Dataset section:
· · ·

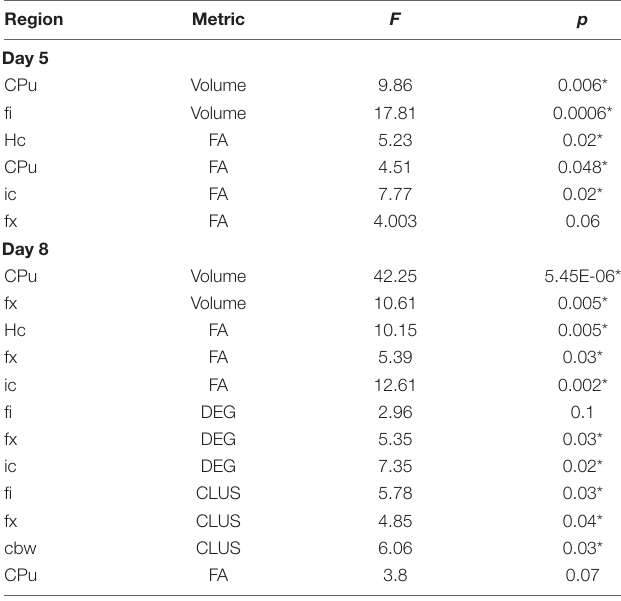
TABLE 3 | Main ANOVA results on the linear models predicting AWN based on MRI metrics.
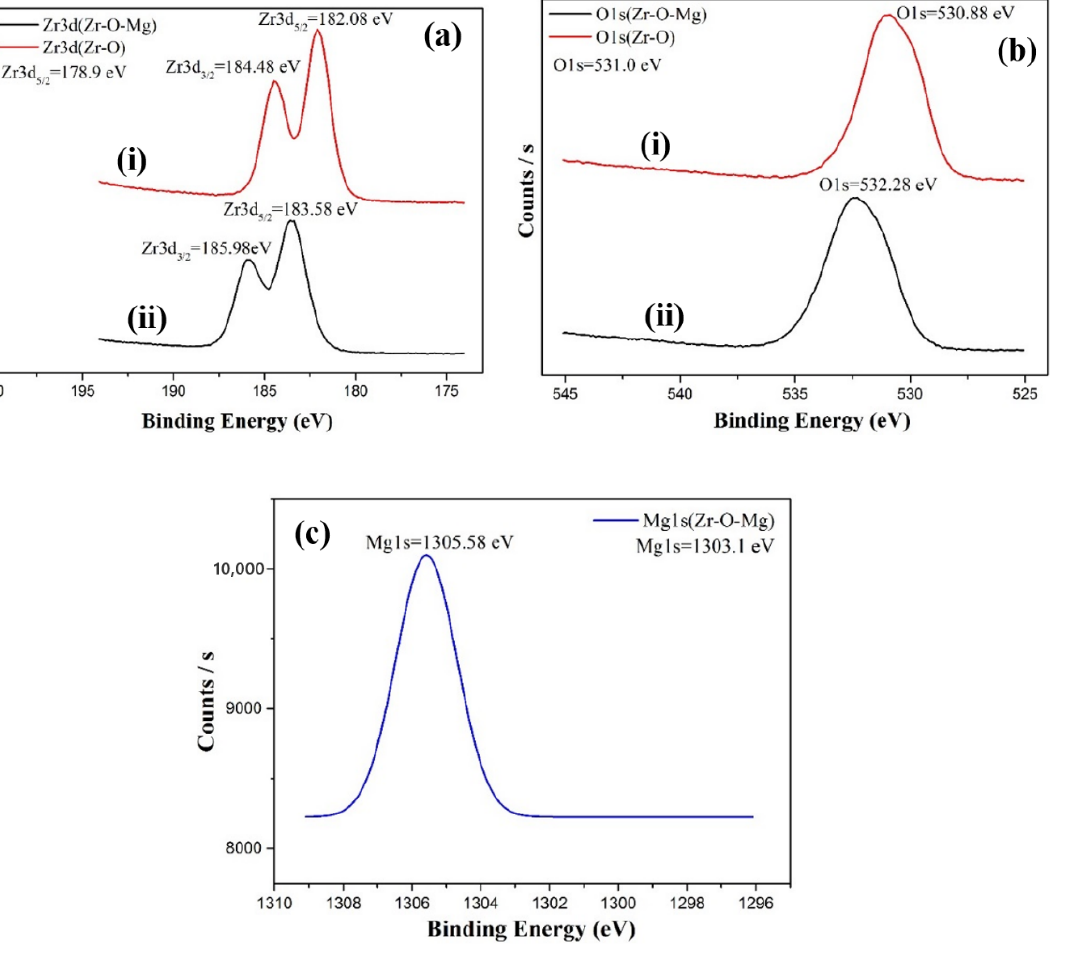
Figure 6. The ( a ) Zr 3d 1/2 , ( b ) O 1s, and ( c ) Mg 1s scanning curves of the XPS spectra for the (i) ZrO 2 aerogels and (ii) Zr–Mg mixed oxide aerogels with Zr/Mg molar ratio of 7/3. Figure 7 shows the PC yields of the CO 2 /PO cycloaddition reactions with different Zr/Mg molar ratios of Zr–Mg mixed oxide aerogels (10/0, 9/1, 8/2, 7/3, and 6/4) under reaction temperature of 150 ◦ C, the pressure of 10 kgW/cm 2 , and reaction time of 15 h. More clearly, the yield of PC significantly enhanced with the increase in Mg amount for the as-prepared Zr–Mg mixed oxide aerogels. The detailed data of the PO conversion, selectivity, and PC yield are given in Table 2. Zr–Mg mixed oxide aerogels with Zr/Mg molar ratio of 10/0 and the pristine ZrO 2 aerogel have large PO conversion of 91% and low PC selectivity of 9.4% because of rich Lewis acidic and fewer Lewis basic sites of the pristine ZrO 2 aerogels. When the amount of Mg is increased for the Zr–Mg mixed oxide aerogels, the PO conversions are slightly increased; however, the PC selectivity is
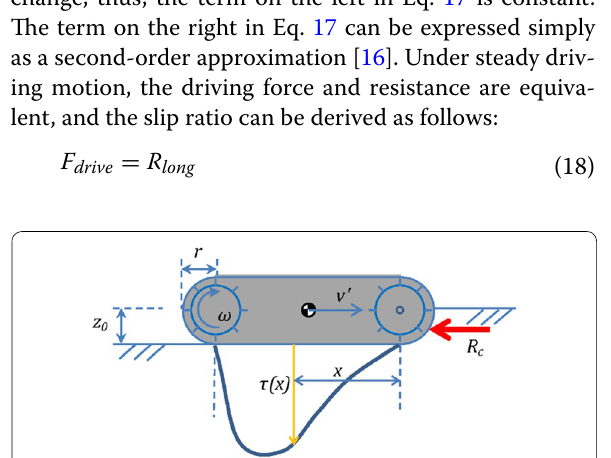
Fig. 4 Shear displacement under the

· · ·

Try it: Going through the listing, tally each line that contains "under", then state the total with no other text.

Expected answer: 2